Ayant baigné dans les mouvements réformistes depuis son enfance, Lydia Pinkham propose à ses contemporaines une « médecine » alternative qui se veut efficace et sans risques. Le lancement des premières bouteilles à son effigie en 1879 achève de personnaliser le produit. De la production artisanale à la production industrielle, il y a un pas que Lydia Pinkham ne franchira jamais de son vivant. Jusqu’à sa mort en 1883, elle élabore et embouteille elle-même son breuvage, d’abord dans la demeure familiale, puis dans un petit laboratoire, où elle compte sur l’aide d’une poignée d’ouvrières. L’année de sa disparition, le chiffre d’affaires annuel de l’entreprise se monte à 300.000 dollars ! Distribué dans les pharmacies et les épiceries générales de Lynn et de sa région, son composé végétal l’est aussi sur une bonne partie de la côte Est.

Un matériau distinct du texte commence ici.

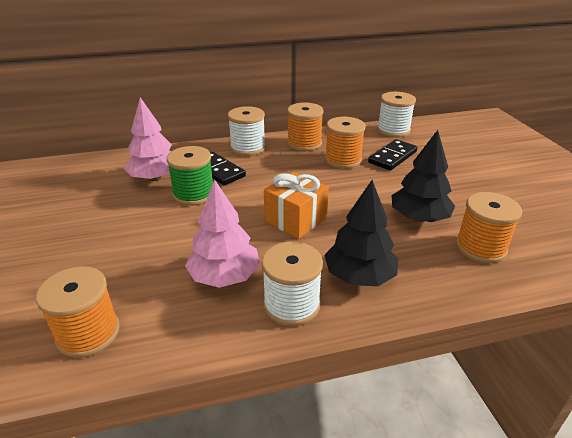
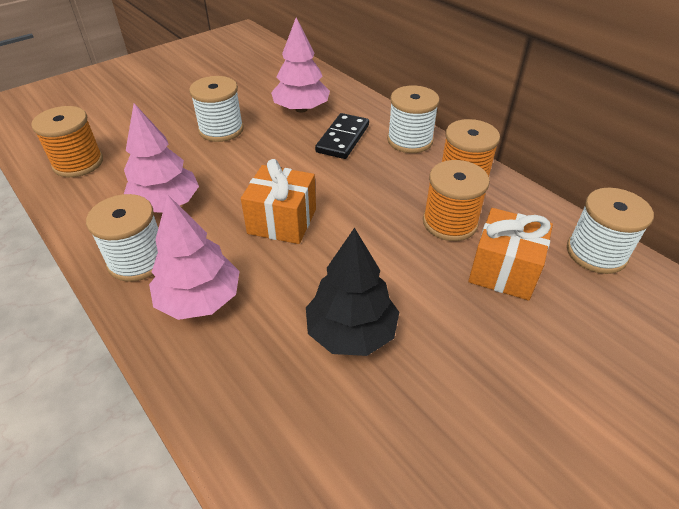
camera: 65 degrees right, 10 degrees up
green spool [166,146,213,206] -> none
black tree [325,180,398,286] -> pink tree [149,194,240,320]
black domino [368,139,418,171] -> orange gift [468,208,553,300]
orange spool [456,192,522,263] -> none
none -> white spool [189,76,244,142]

Ce n’est qu’en 1886 que ses fils et successeurs s’installeront dans une petite usine à Lynn et que la production, assurée par une quarantaine d’ouvrières, sera écoulée sur une grande partie du territoire américain. Si elle ne cherche pas à développer tout une industrie autour de son invention, Lydia Pinkham ne cessera, en revanche, jamais de s’intéresser aux aspects publicitaires. C’est elle qui a l’idée d’éditer des cartes à jouer faisant la promotion de son composé végétal et des cartes postales l’associant à des monuments emblématiques des Etats-Unis. C’est elle aussi qui jette les bases d’un service consommateur, dont la mission est de répondre aux lettres de femmes sollicitant conseils et informations. Les clientes recevront des lettres de Lydia Pinkham signées de sa main jusqu’en 1902, date à laquelle un journal féminin publiera la photo de sa pierre tombale, révélant la supercherie ! Les ventes n’en continueront pas moins à se développer jusqu’au début des années 1970.